▶ _Task instructions_
1. Please return everything in the susceptibility table below from "bBp1651 is the" down to "gene function explanations.".
2. According to the susceptibility table below, what method was used to determine the MIC values?
***** Text under study
Table 1.
Ceftazidime and carbapenem susceptibilities of clinical B. pseudomallei isolates and mutant derivatives.
| Strain | Relevant Genotype | MIC (μg/mL)a | ||
|---|---|---|---|---|
| Ceftazidime | Meropenem | Imipenem | ||
| 1026b | Prototype | 4 | 1 | 1 |
| Bp1651 | Parental strainb | 256 | 4 | 16 |
| Bp881 | ΔpenA | 1 | 1 | 0.25 |
| Bp875 | TR70_2767-flgN IR::T24c | 8 | 0.25 | 1 |
| Bp876 | dacC::T24 | 8 | 0.25 | 1 |
| Bp877 | shc::T24 | 64 | 2 | 4 |
| Bp878 | penA::T24 | 2 | 1 | 0.25 |
| Bp879 | TR70_1911::T24 | 4 | 0.25 | 1 |
| Bp880 | TR70_0856::T24 | 128 | 2 | 2 |
aMinimal inhibitory concentration (MIC) was determined using the broth microdilution method performed in triplicate and on three separate occasions. CLSI defined cut-offs are (in μg/ml): ceftazidime ≤8 susceptible, 16 intermediate, ≥16 resistant; imipenem: ≤4 susceptible, 8 intermediate, ≥16 resistant. There are no defined cut-off values for meropenem in the CLSI guidelines for B. pseudomallei. Assuming values for other non-Enterobacteriaceae meropenem cut-offs can be assigned as (in μg/ml) ≤4 susceptible, 8 intermediate, ≥16 resistant.
bBp1651 is the parental strain to Bp875 to Bp881.
cSee Fig. 6 for a graphical representation of transposon insertion sites and gene function explanations.
**********
***** Recorded data
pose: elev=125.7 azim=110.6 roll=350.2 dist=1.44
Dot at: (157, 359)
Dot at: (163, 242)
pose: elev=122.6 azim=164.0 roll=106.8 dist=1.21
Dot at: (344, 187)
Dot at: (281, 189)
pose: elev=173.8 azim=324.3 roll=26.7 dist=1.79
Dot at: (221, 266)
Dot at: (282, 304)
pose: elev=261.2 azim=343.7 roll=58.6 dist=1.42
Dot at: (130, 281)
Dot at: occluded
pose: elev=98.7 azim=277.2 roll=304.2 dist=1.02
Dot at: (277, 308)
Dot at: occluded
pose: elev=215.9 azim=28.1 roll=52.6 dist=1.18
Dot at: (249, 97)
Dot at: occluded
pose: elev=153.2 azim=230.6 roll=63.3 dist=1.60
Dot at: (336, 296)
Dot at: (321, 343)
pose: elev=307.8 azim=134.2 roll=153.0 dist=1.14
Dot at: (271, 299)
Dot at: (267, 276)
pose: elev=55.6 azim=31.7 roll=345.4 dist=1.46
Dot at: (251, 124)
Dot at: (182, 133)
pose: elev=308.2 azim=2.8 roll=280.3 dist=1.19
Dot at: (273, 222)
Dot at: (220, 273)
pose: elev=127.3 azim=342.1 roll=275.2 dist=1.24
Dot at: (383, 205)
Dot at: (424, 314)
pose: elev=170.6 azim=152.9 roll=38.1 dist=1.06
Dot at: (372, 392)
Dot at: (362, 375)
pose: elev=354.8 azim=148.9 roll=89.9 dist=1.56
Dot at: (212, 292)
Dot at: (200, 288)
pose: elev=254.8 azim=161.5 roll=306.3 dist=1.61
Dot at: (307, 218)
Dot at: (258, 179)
**********
▶ _Responses to the exercise_
1.
bBp1651 is the parental strain to Bp875 to Bp881.
cSee Fig. 6 for a graphical representation of transposon insertion sites and gene function explanations.

2. The broth microdilution method, performed in triplicate and on three separate occasions.